Mike Abbey has documented the Cunnningham Park segment in eastern Queens on Jeff Saltzman's page, including photos of remanent posts.
Vince Fitzgerald (see below) reported on a spur at Mitchel Field, while Bill Frohlich told of a spur to Jericho Turnpike at Commack - see LI MOTOR PARKWAY SPURS.
Motor Parkway Panel member Tom Walsh contributed an article on the LIMP for Larry Graff's " your About.com Guide to: Long Island, NY".
Motor Parkway Panel member Steve Anderson was quoted in a NEWSDAY article by Sidney C. Shaer, "Highway Hopes That Faded", on page A20 (Nassau edition) of the Friday, 05 Nov 99, issue, in the "Long Island - Our Future" series, "Predictions from the past that haven't come true ... yet".
Motor Parkway Panel convenor Sam Berliner contributed the cover story on the LIMP (especially as it traversed the narrow central portion of the Town of Oyster Bay - through Central Park/Bethpage) for the Winter 2000 issue FREEHOLDER, "The History Magazine of the Town of Oyster Bay", the publication of the Oyster Bay Historical Society, of which he is a member.

* _Exercise instructions_
Copy everything in the Long Island Motor Parkway text from "Motor Parkway Panel member Steve" down to "is a member.", renaming "convenor" as "coordinator".

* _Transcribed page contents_
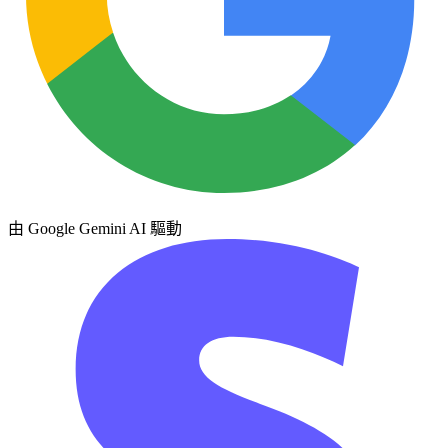
由 Google Gemini AI 驅動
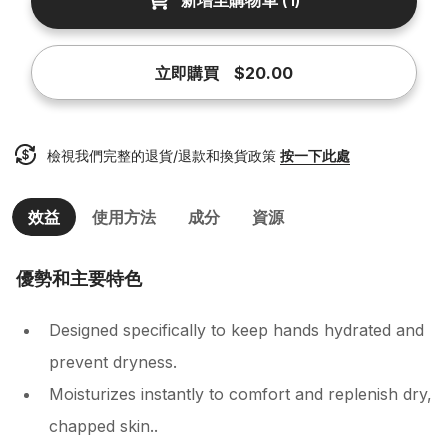
新增至購物車
(
1
)
立即購買
$20.00
檢視我們完整的退貨/退款和換貨政策
按一下此處
效益
使用方法
成分
資源
優勢和主要特色
Designed specifically to keep hands hydrated and
prevent dryness.
Moisturizes instantly to comfort and replenish dry,
chapped skin..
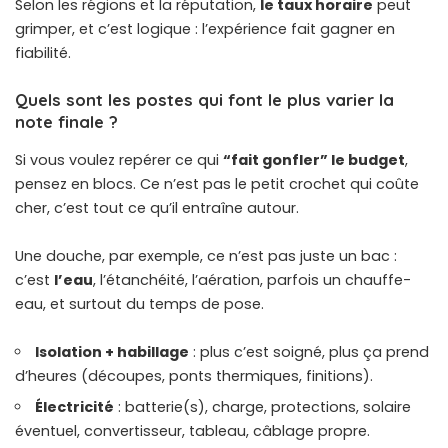
Selon les régions et la réputation,
le taux horaire
peut
grimper, et c’est logique : l’expérience fait gagner en
fiabilité.
Quels sont les postes qui font le plus varier la
note finale ?
Si vous voulez repérer ce qui
“fait gonfler” le budget
,
pensez en blocs. Ce n’est pas le petit crochet qui coûte
cher, c’est tout ce qu’il entraîne autour.
Une douche, par exemple, ce n’est pas juste un bac :
c’est
l’eau
, l’étanchéité, l’aération, parfois un chauffe-
eau, et surtout du temps de pose.
Isolation + habillage
: plus c’est soigné, plus ça prend
d’heures (découpes, ponts thermiques, finitions).
Électricité
: batterie(s), charge, protections, solaire
éventuel, convertisseur, tableau, câblage propre.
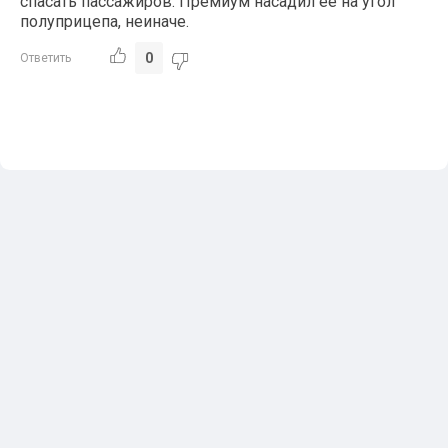
спасать пассажиров. Премиум насадил ее на угол
полуприцепа, неиначе.
0
Ответить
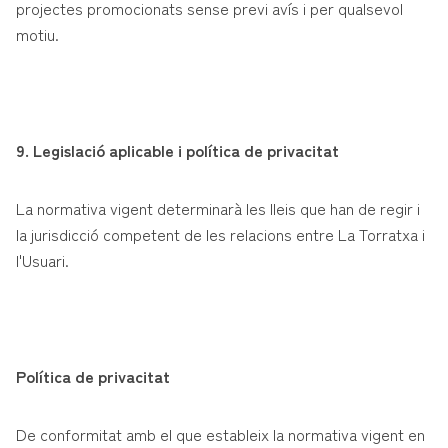
projectes promocionats sense previ avís i per qualsevol
motiu.
9. Legislació aplicable i política de privacitat
La normativa vigent determinarà les lleis que han de regir i
la jurisdicció competent de les relacions entre La Torratxa i
l'Usuari.
Política de privacitat
De conformitat amb el que estableix la normativa vigent en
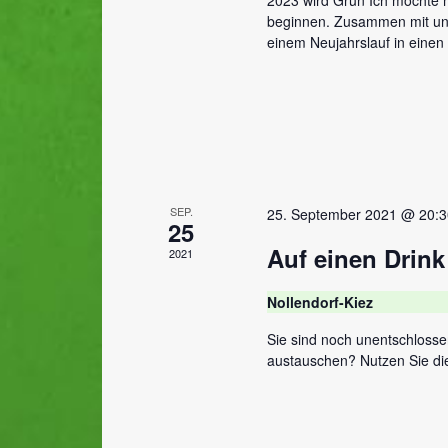
beginnen. Zusammen mit unse
einem Neujahrslauf in einen 
SEP.
25. September 2021 @ 20:3
25
Auf einen Drink
2021
Nollendorf-Kiez
Sie sind noch unentschloss
austauschen? Nutzen Sie die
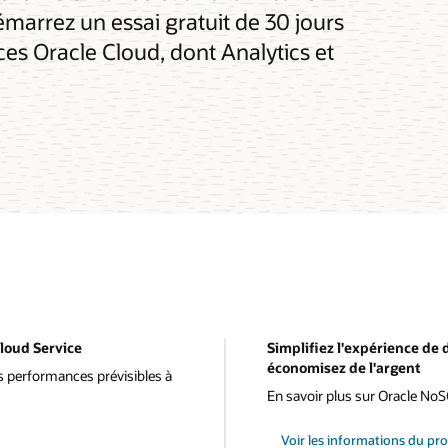
Démarrez un essai gratuit de 30 jours
ces Oracle Cloud, dont Analytics et
loud Service
Simplifiez l'expérience de
économisez de l'argent
s performances prévisibles à
En savoir plus sur Oracle No
Voir les informations du pr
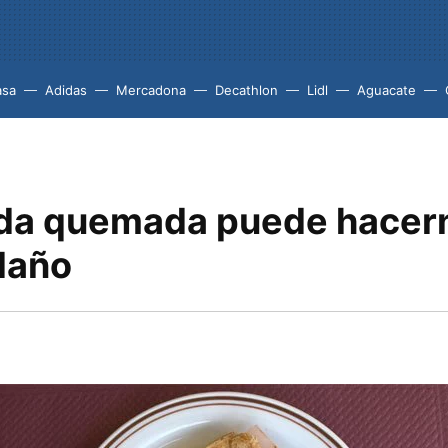
asa
Adidas
Mercadona
Decathlon
Lidl
Aguacate
da quemada puede hacer
daño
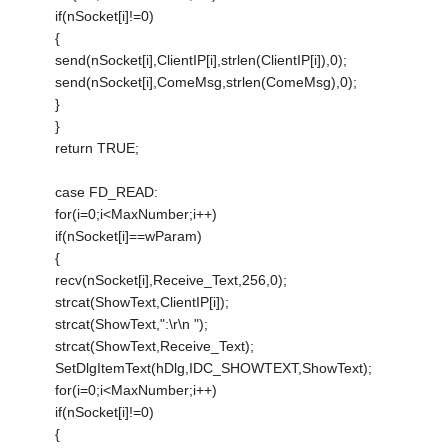
if(nSocket[i]!=0)
{
send(nSocket[i],ClientIP[i],strlen(ClientIP[i]),0);
send(nSocket[i],ComeMsg,strlen(ComeMsg),0);
}
}
return TRUE;
case FD_READ:
for(i=0;i<MaxNumber;i++)
if(nSocket[i]==wParam)
{
recv(nSocket[i],Receive_Text,256,0);
strcat(ShowText,ClientIP[i]);
strcat(ShowText,":\r\n ");
strcat(ShowText,Receive_Text);
SetDlgItemText(hDlg,IDC_SHOWTEXT,ShowText);
for(i=0;i<MaxNumber;i++)
if(nSocket[i]!=0)
{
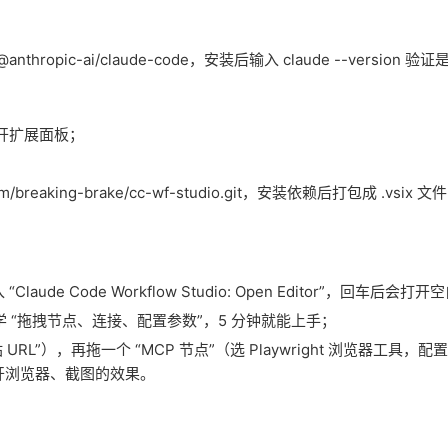
@anthropic-ai/claude-code，安装后输入 claude --version 
X）打开扩展面板；
m/breaking-brake/cc-wf-studio.git，安装依赖后打包成 .vsix 
Claude Code Workflow Studio: Open Editor”，回车后会打
“拖拽节点、连接、配置参数”，5 分钟就能上手；
”），再拖一个 “MCP 节点”（选 Playwright 浏览器工具，配置 
打开浏览器、截图的效果。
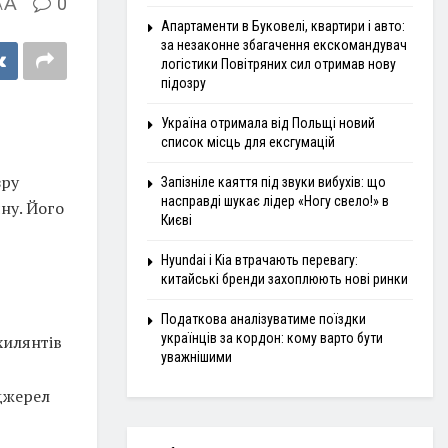
A
0
A
Апартаменти в Буковелі, квартири і авто:
за незаконне збагачення екскомандувач
логістики Повітряних сил отримав нову
підозру
Україна отримала від Польщі новий
список місць для ексгумацій
зру
Запізніле каяття під звуки вибухів: що
насправді шукає лідер «Ногу свело!» в
ну. Його
Києві
Hyundai і Kia втрачають перевагу:
китайські бренди захоплюють нові ринки
Податкова аналізуватиме поїздки
українців за кордон: кому варто бути
хилянтів
уважнішими
 джерел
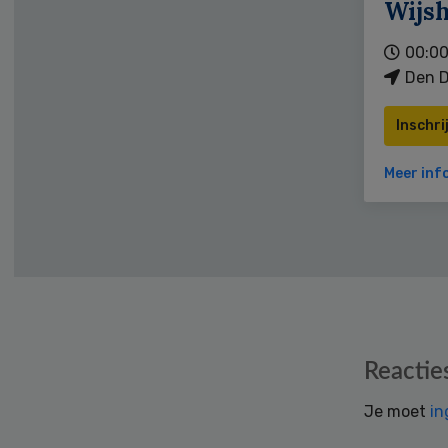
Wijs
00:00
Den D
Inschri
Meer inf
Reader
Reactie
Interactions
Je moet
in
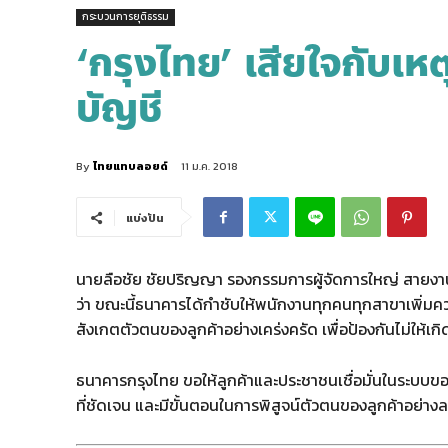
กระบวนการยุติธรรม
‘กรุงไทย’ เสียใจกับเ
บัญชี
By
ไทยแทบลอยด์
11 ม.ค. 2018
แบ่งปัน
นายลือชัย ชัยปริญญา รองกรรมการผู้จัดการใหญ่ สายงาน
ว่า ขณะนี้ธนาคารได้กำชับให้พนักงานทุกคนทุกสาขาเพิ่ม
สังเกตตัวตนของลูกค้าอย่างเคร่งครัด เพื่อป้องกันไม่ให้เ
ธนาคารกรุงไทย ขอให้ลูกค้าและประชาชนเชื่อมั่นในระบบขอ
ที่ชัดเจน และมีขั้นตอนในการพิสูจน์ตัวตนของลูกค้าอย่างล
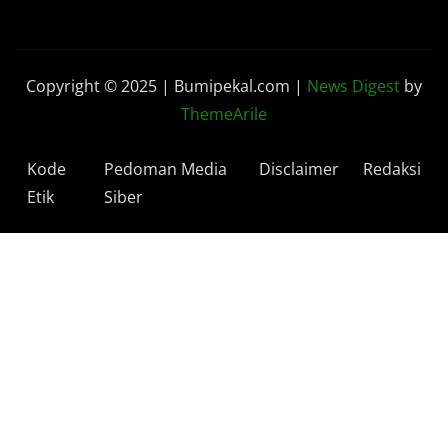
Copyright © 2025 | Bumipekal.com
|
News Digest
by
ThemeArile
Kode
Pedoman Media
Disclaimer
Redaksi
Etik
Siber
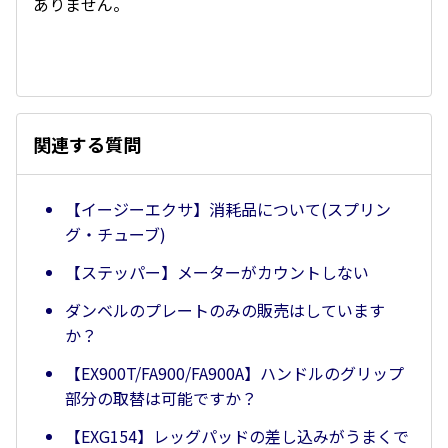
ありません。
関連する質問
【イージーエクサ】消耗品について(スプリン
グ・チューブ)
【ステッパー】メーターがカウントしない
ダンベルのプレートのみの販売はしています
か？
【EX900T/FA900/FA900A】ハンドルのグリップ
部分の取替は可能ですか？
【EXG154】レッグパッドの差し込みがうまくで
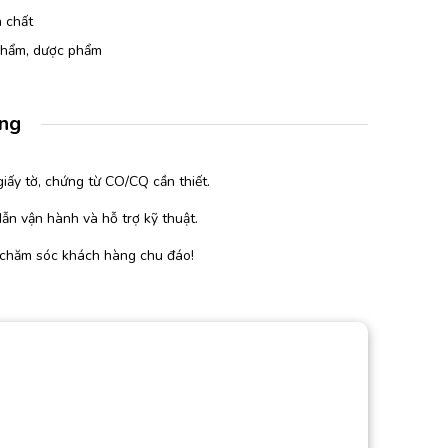
 chất
 phẩm, dược phẩm
àng
iấy tờ, chứng từ CO/CQ cần thiết.
ẫn vận hành và hỗ trợ kỹ thuật.
 chăm sóc khách hàng chu đáo!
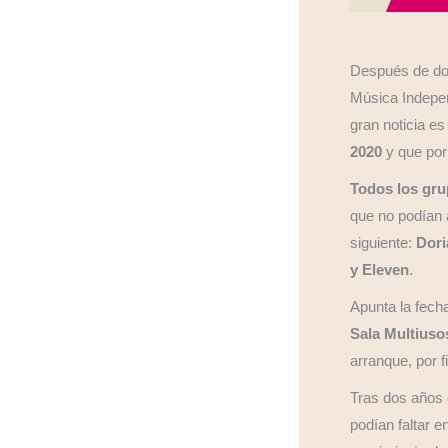
Después de dos
Música Indepen
gran noticia e
2020
y que por
Todos los gru
que no podían a
siguiente:
Dori
y Eleven
.
Apunta la fecha
Sala Multiusos
arranque, por f
Tras dos años 
podían faltar e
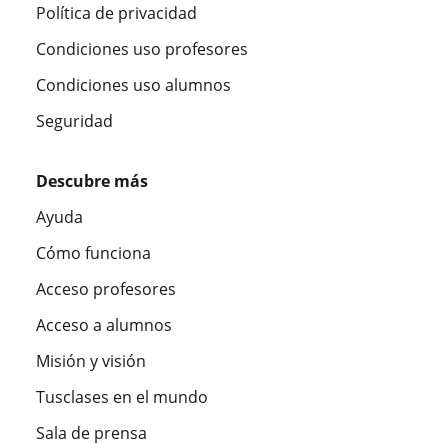
Política de privacidad
Condiciones uso profesores
Condiciones uso alumnos
Seguridad
Descubre más
Ayuda
Cómo funciona
Acceso profesores
Acceso a alumnos
Misión y visión
Tusclases en el mundo
Sala de prensa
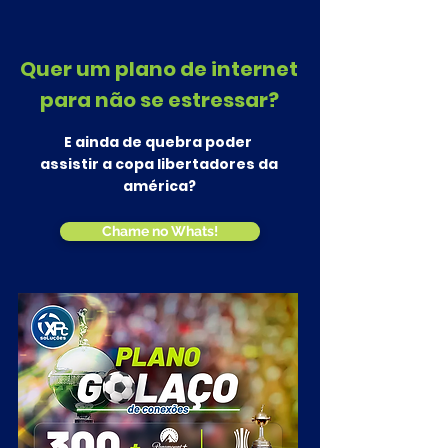
Quer um plano de internet
para não se estressar?
E ainda de quebra poder
assistir a copa libertadores da
américa?
Chame no Whats!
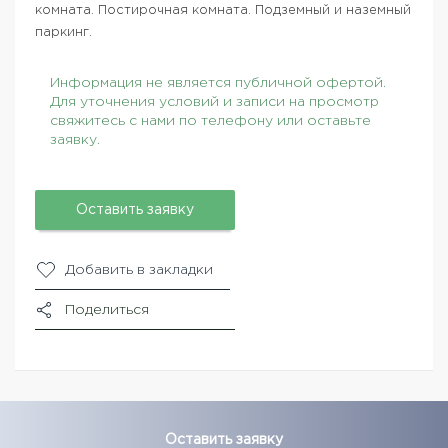
комната. Постирочная комната. Подземный и наземный
паркинг.
Информация не является публичной офертой.
Для уточнения условий и записи на просмотр
свяжитесь с нами по телефону или оставьте
заявку.
Оставить заявку
Добавить в закладки
Поделиться
Оставить заявку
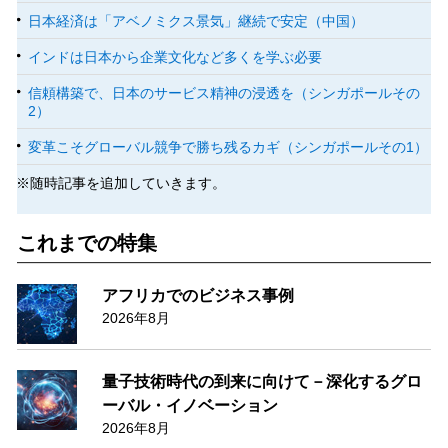
日本経済は「アベノミクス景気」継続で安定（中国）
インドは日本から企業文化など多くを学ぶ必要
信頼構築で、日本のサービス精神の浸透を（シンガポールその
2）
変革こそグローバル競争で勝ち残るカギ（シンガポールその1）
※随時記事を追加していきます。
これまでの特集
アフリカでのビジネス事例
2026年8月
量子技術時代の到来に向けて－深化するグロ
ーバル・イノベーション
2026年8月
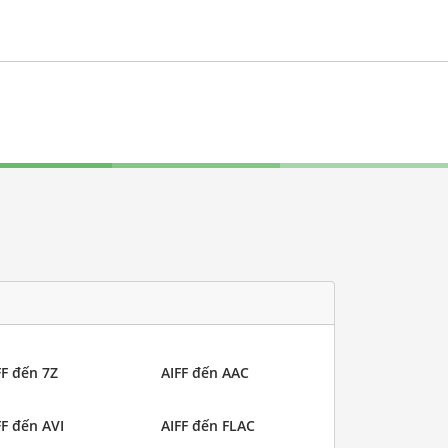
FF đến 7Z
AIFF đến AAC
FF đến AVI
AIFF đến FLAC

* _Exercise result_
Motor Parkway Panel member Steve Anderson was quoted in a NEWSDAY article by Sidney C. Shaer, "Highway Hopes That Faded", on page A20 (Nassau edition) of the Friday, 05 Nov 99, issue, in the "Long Island - Our Future" series, "Predictions from the past that haven't come true ... yet".
Motor Parkway Panel coordinator Sam Berliner contributed the cover story on the LIMP (especially as it traversed the narrow central portion of the Town of Oyster Bay - through Central Park/Bethpage) for the Winter 2000 issue FREEHOLDER, "The History Magazine of the Town of Oyster Bay", the publication of the Oyster Bay Historical Society, of which he is a member.